Toward night a cold wind and rain swept in from the ocean. When the little army finally reached Harlem Heights they were obliged to sleep on the wet ground without so much as a tent to cover them, then arise at dawn and dig trenches. But by night they were men again, they had ceased to be dogged machines: the battle of Harlem Heights had been fought and won. The British had begun the battle in the wrong place and at the wrong time, and all the natural advantages of that land of precipices, forests, gorges, wooded hills, and many ravines, were with the Americans. Again Hamilton worked in the thick of the fight during the four hours it lasted, but like everybody else he went to sleep happy.
XVIII
He rose at dawn the next morning, and rousing his men, set them at work throwing up redoubts. He was standing some distance from them, watching the sun rise over the great valley they had been forced to abandon, with its woods and beautiful homes, now the quarters of British officers, when every nerve in his body became intensely aware that some one was standing behind him. He knew that it was a man of power before he whirled round and saw Washington.
"This is Captain Hamilton?" said the Chief, holding out his hand. "General Greene spoke to me, weeks ago, about you, but I have been in no mood until to-day for amenities. I know of your part in the retreat from Long Island, and I noticed you as you passed me on the ferry stairs. What a lad you are! I am very proud of you."
"I had asked for no reward, sir," cried Hamilton, with a smile so radiant that Washington's set face caught a momentary reflection from it, and he moved a step nearer, "but I feel as if you had pinned an order on my coat."
"I have heard a great deal more about you," said Washington, "and I want to know you. Will you come up and have breakfast with me?"
"Oh, yes, I will," said Hamilton, with such seriousness that they both laughed. Hamilton's personal pride was too great to permit him to feel deeply flattered by the attentions of any one, but the halo about Washington's head was already in process of formation; he stood aloft, whether successful or defeated, a strong, lonely, splendid figure, and he had fired Hamilton's imagination long since. At that time he was ready to worship the great Chief with all a boy's high enthusiasm, and although he came to know him too well to worship, he loved him, save at intervals, always. As for Washington, he loved Hamilton then and there, and it is doubtful if he ever loved any one else so well. When they were alone he called him "my boy," an endearment he never gave another.

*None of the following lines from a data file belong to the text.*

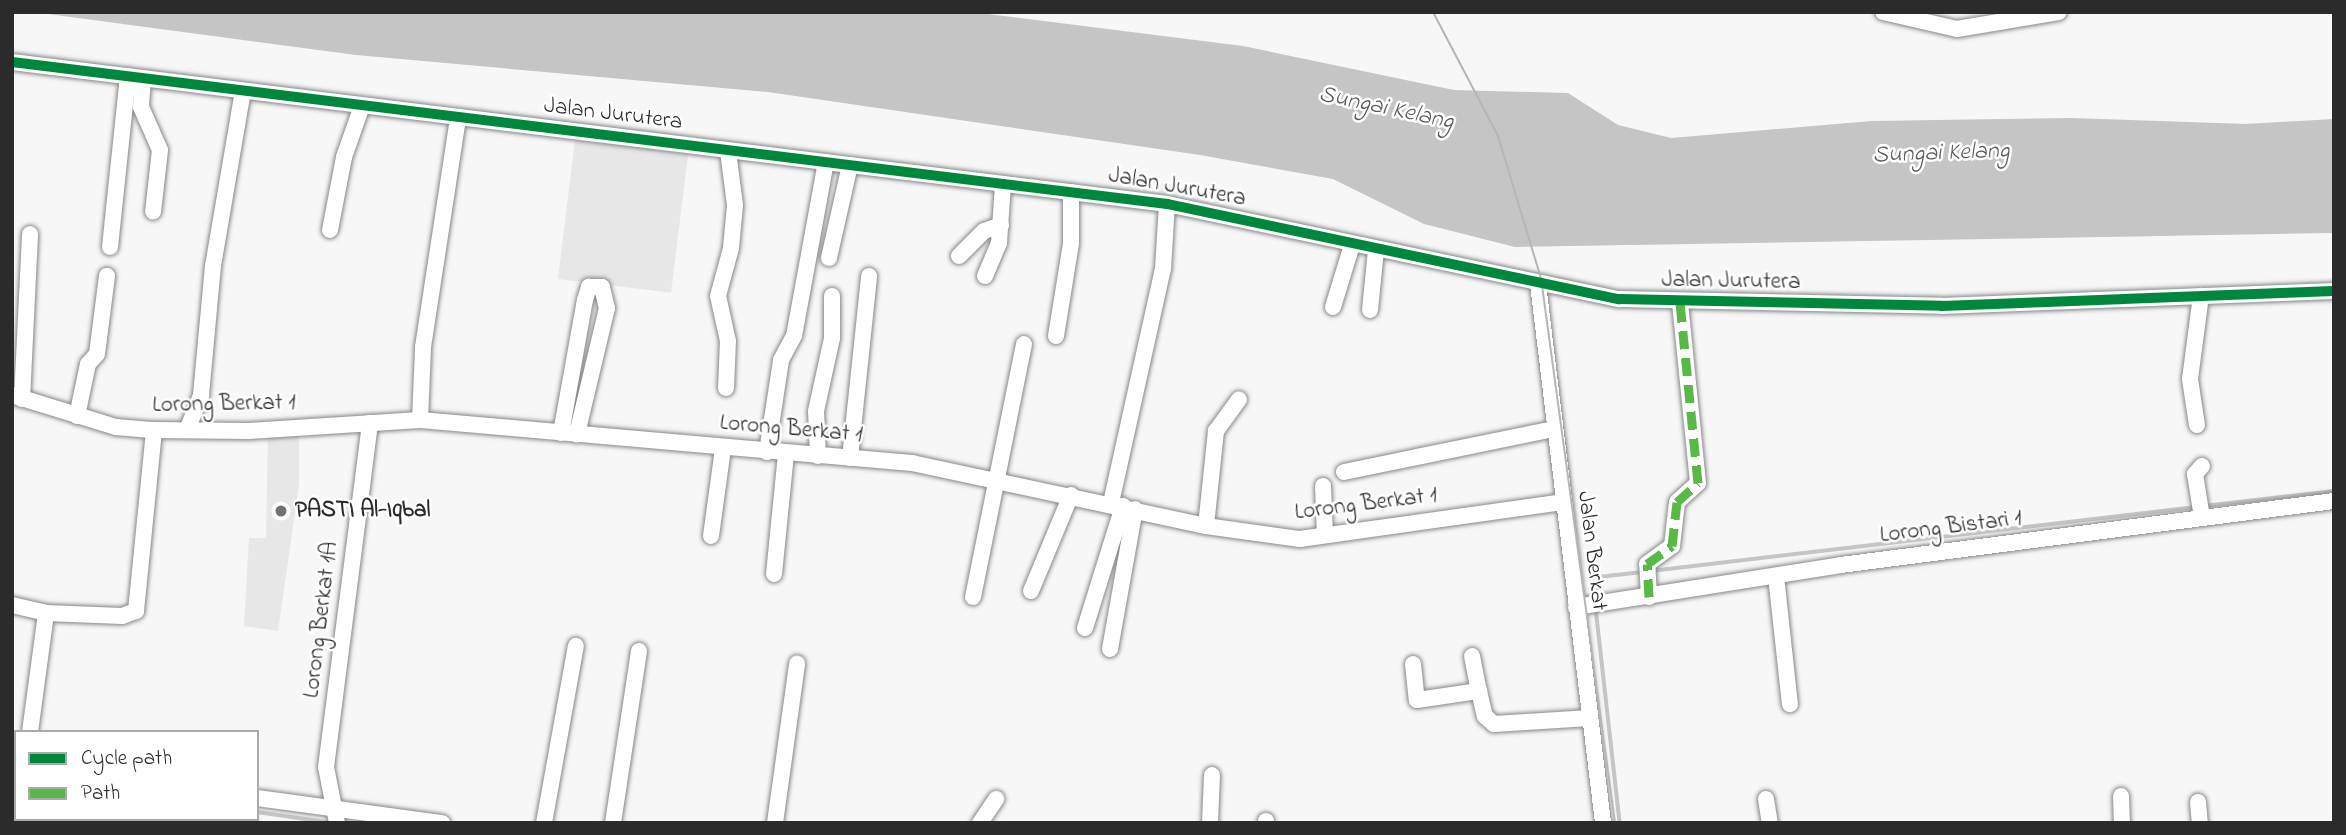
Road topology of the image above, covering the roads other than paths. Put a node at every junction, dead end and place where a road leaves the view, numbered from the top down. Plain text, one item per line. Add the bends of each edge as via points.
1 (1883, 12) edge
2 (2059, 12) edge
3 (12, 62) edge
4 (136, 77) junction
5 (243, 91) junction
6 (362, 106) junction
7 (458, 118) junction
8 (728, 150) junction
9 (826, 162) junction
10 (850, 165) junction
11 (1003, 184) junction
12 (1071, 192) junction
13 (1167, 204) junction
14 (153, 212) dead end
15 (1001, 225) junction
16 (330, 230) dead end
17 (30, 234) dead end
18 (1352, 245) junction
19 (110, 247) dead end
20 (1376, 250) junction
21 (959, 256) dead end
22 (829, 258) dead end
23 (107, 276) dead end
24 (869, 276) dead end
25 (985, 276) dead end
26 (1538, 284) junction
27 (2334, 291) edge
28 (832, 296) dead end
29 (2201, 296) junction
30 (1680, 304) junction
31 (1333, 307) dead end
32 (1370, 310) dead end
33 (1056, 336) dead end
34 (1024, 344) dead end
35 (726, 388) dead end
36 (17, 397) edge
37 (1239, 399) dead end
38 (77, 416) junction
39 (420, 420) junction
40 (370, 423) junction
41 (2197, 425) dead end
42 (187, 429) junction
43 (1553, 429) junction
44 (154, 430) junction
45 (569, 434) junction
46 (723, 448) junction
47 (767, 452) junction
48 (786, 454) junction
49 (818, 456) junction
50 (850, 458) junction
51 (2202, 466) dead end
52 (1344, 472) dead end
53 (996, 478) junction
54 (1323, 485) dead end
55 (1071, 495) junction
56 (2334, 501) edge
57 (1562, 502) junction
58 (1123, 506) junction
59 (2200, 508) junction
60 (1206, 526) junction
61 (1325, 535) junction
62 (711, 536) dead end
63 (774, 574) dead end
64 (1776, 576) junction
65 (1031, 591) dead end
66 (973, 597) dead end
67 (1649, 597) junction
68 (12, 605) edge
69 (1581, 606) junction
70 (46, 613) junction
71 (1085, 628) dead end
72 (576, 646) dead end
73 (1110, 649) dead end
74 (639, 651) dead end
75 (1472, 656) dead end
76 (797, 664) dead end
77 (1413, 664) dead end
78 (1479, 691) junction
79 (1790, 704) dead end
80 (1590, 718) junction
81 (30, 730) edge
82 (1212, 775) dead end
83 (2121, 796) dead end
84 (259, 798) edge
85 (996, 799) dead end
86 (1766, 799) dead end
87 (2198, 802) dead end
88 (336, 815) edge
89 (442, 823) edge
90 (544, 823) edge
91 (613, 823) edge
92 (775, 823) edge
93 (980, 823) edge
94 (1210, 823) edge
95 (1603, 823) edge
96 (1770, 823) edge
97 (2122, 823) edge
98 (2200, 823) edge

1 - 2 street via 1957,29
3 - 4 street, Jalan Jurutera
4 - 5 street, Jalan Jurutera
4 - 14 street via 141,107 160,150
4 - 19 street
5 - 6 street, Jalan Jurutera
5 - 42 street via 228,204 213,266 201,395
6 - 7 street, Jalan Jurutera
6 - 16 street via 344,157
7 - 8 street, Jalan Jurutera
7 - 39 street via 423,347
8 - 9 street, Jalan Jurutera
8 - 35 street via 735,205 732,248 718,296 728,341
9 - 10 street, Jalan Jurutera
9 - 47 street via 794,337 781,360
10 - 11 street, Jalan Jurutera
10 - 22 street
11 - 12 street, Jalan Jurutera
11 - 15 street
12 - 13 street, Jalan Jurutera
12 - 33 street via 1071,243
13 - 18 street, Jalan Jurutera
13 - 58 street via 1163,269
15 - 21 street via 978,235
15 - 25 street via 997,252
17 - 36 street
18 - 20 street, Jalan Jurutera
18 - 31 street
20 - 26 street, Jalan Jurutera
20 - 32 street
23 - 38 street via 97,354 88,364
24 - 50 street
26 - 30 street, Jalan Jurutera
26 - 43 street, Jalan Berkat
27 - 29 street, Jalan Jurutera
28 - 49 street via 832,338 816,411
29 - 30 street, Jalan Jurutera via 1942,306
29 - 41 street via 2190,379
30 - 67 street via 1698,482 1677,502 1672,546 1647,572
34 - 53 street
36 - 38 street, Lorong Berkat 1
37 - 60 street via 1216,431
38 - 44 street, Lorong Berkat 1
39 - 40 street, Lorong Berkat 1
39 - 45 street, Lorong Berkat 1
40 - 42 street, Lorong Berkat 1
40 - 88 street, Lorong Berkat 1A via 326,767
42 - 44 street, Lorong Berkat 1
43 - 52 street
43 - 57 street, Jalan Berkat
44 - 70 street via 139,607 122,616
45 - 45 street via 607,308 602,287 589,287 585,300
45 - 46 street, Lorong Berkat 1
46 - 47 street, Lorong Berkat 1
46 - 62 street
47 - 48 street, Lorong Berkat 1
48 - 49 street, Lorong Berkat 1
48 - 63 street
49 - 50 street, Lorong Berkat 1
50 - 53 street, Lorong Berkat 1
51 - 59 street via 2195,474
53 - 55 street, Lorong Berkat 1
53 - 66 street
54 - 61 street
55 - 58 street, Lorong Berkat 1
55 - 65 street
56 - 59 street, Lorong Bistari 1
57 - 61 street, Lorong Berkat 1
57 - 69 street, Jalan Berkat
58 - 60 street, Lorong Berkat 1
58 - 71 street
58 - 73 street
59 - 64 street, Lorong Bistari 1
60 - 61 street, Lorong Berkat 1 via 1289,538
64 - 67 street, Lorong Bistari 1
64 - 79 street
67 - 69 street, Lorong Bistari 1
68 - 70 street
69 - 80 street, Jalan Berkat
70 - 81 street
72 - 90 street
74 - 91 street
75 - 78 street
76 - 92 street
77 - 78 street via 1417,700
78 - 80 street via 1485,716 1494,724
80 - 95 street, Jalan Berkat
82 - 94 street
83 - 97 street
84 - 88 street
85 - 93 street
86 - 96 street
87 - 98 street
88 - 89 street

On that September morning they breakfasted together, and talked for hours, beginning a friendship which was to be of the deepest consequences to the country they both were striving to deliver.

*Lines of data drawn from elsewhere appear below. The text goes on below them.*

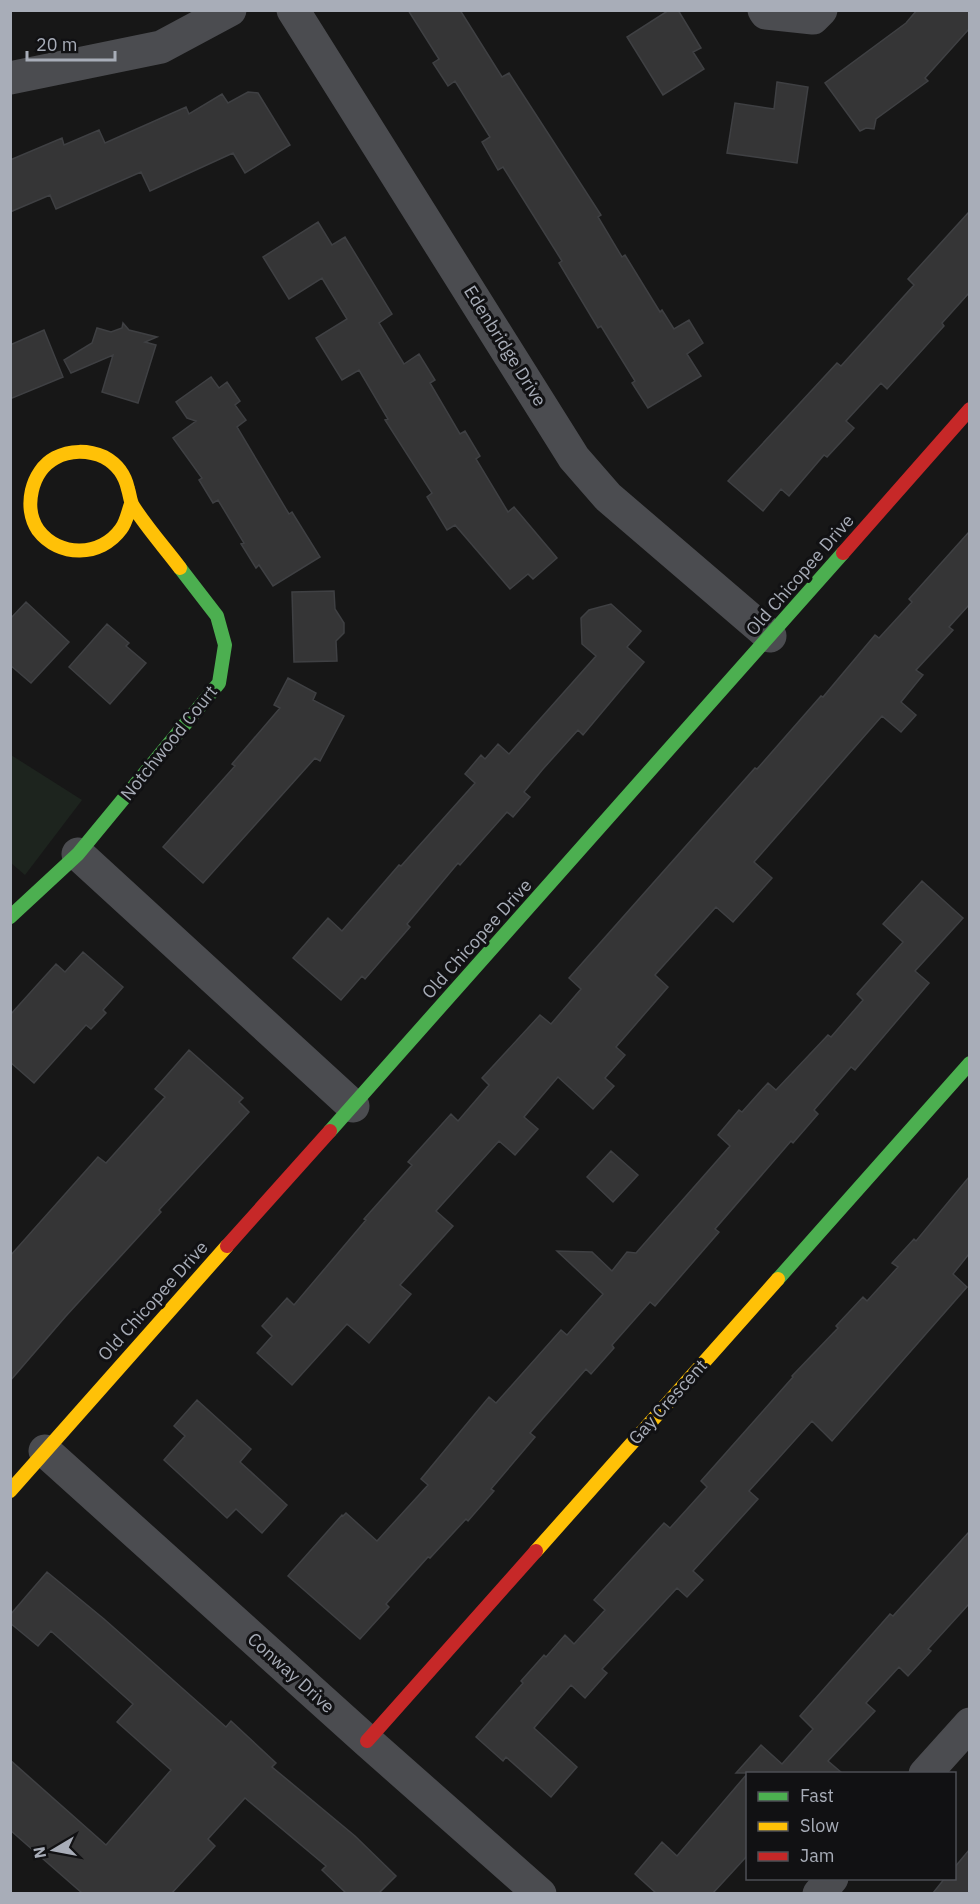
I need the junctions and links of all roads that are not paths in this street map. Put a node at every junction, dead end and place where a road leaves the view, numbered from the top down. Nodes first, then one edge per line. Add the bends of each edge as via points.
1 (230, 10) edge
2 (293, 10) edge
3 (764, 10) edge
4 (821, 10) edge
5 (10, 78) edge
6 (969, 410) edge
7 (131, 504) junction
8 (770, 636) junction
9 (78, 854) junction
10 (10, 917) edge
11 (969, 1063) edge
12 (353, 1106) junction
13 (45, 1451) junction
14 (10, 1491) edge
15 (969, 1724) edge
16 (367, 1741) junction
17 (927, 1772) edge
18 (830, 1880) edge
19 (540, 1893) edge
20 (819, 1893) edge

1 - 5 street via 161,47
2 - 8 street, Edenbridge Drive via 574,458 608,497
3 - 4 street via 813,18
6 - 8 street, Old Chicopee Drive
7 - 7 street, Notchwood Court via 122,473 109,459 91,452 69,452 51,460 34,479 29,500 41,535 55,546 73,552 96,550 111,542 128,520
7 - 9 street, Notchwood Court via 217,616 225,645 219,682
8 - 12 street, Old Chicopee Drive
9 - 10 street, Notchwood Court
9 - 12 street
11 - 16 street, Gay Crescent
12 - 13 street, Old Chicopee Drive
13 - 14 street, Old Chicopee Drive
13 - 16 street, Conway Drive
15 - 17 street
16 - 19 street, Conway Drive
18 - 20 street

During the following month Hamilton had much leisure, and he spent it in the library of the Morris house, which its owner, a royalist, had abandoned on the approach of the American troops, fleeing too hurriedly to take his books. The house was now General Washington's headquarters, and he invited Hamilton to make what use of the library he pleased. It was a cool room, and he found there many of the books he had noted down for future study. He also wrote out a synopsis of a political and commercial history of Great Britain. As the proclivities and furnishing of a mind like Hamilton's cannot fail to interest the students of mankind, a digression may be pardoned in favour of this list of books he made for future study, and of the notes scattered throughout his pay book:—
Smith's History of New York; Leonidas; View of the Universe;
Millot's History of France; Memoirs of the House of Brandenburgh;
Review of the Characters of the Principal Nations of Europe; Review
of Europe; History of Prussia; History of France; Lassel's Voyage
through Italy; Robertson's Charles V; Present State of Europe;
Grecian History; Baretti's Travels; Bacon's Essays; Philosophical
Transactions; Entick's History of the Late War; European
Settlements in America; Winn's History of America.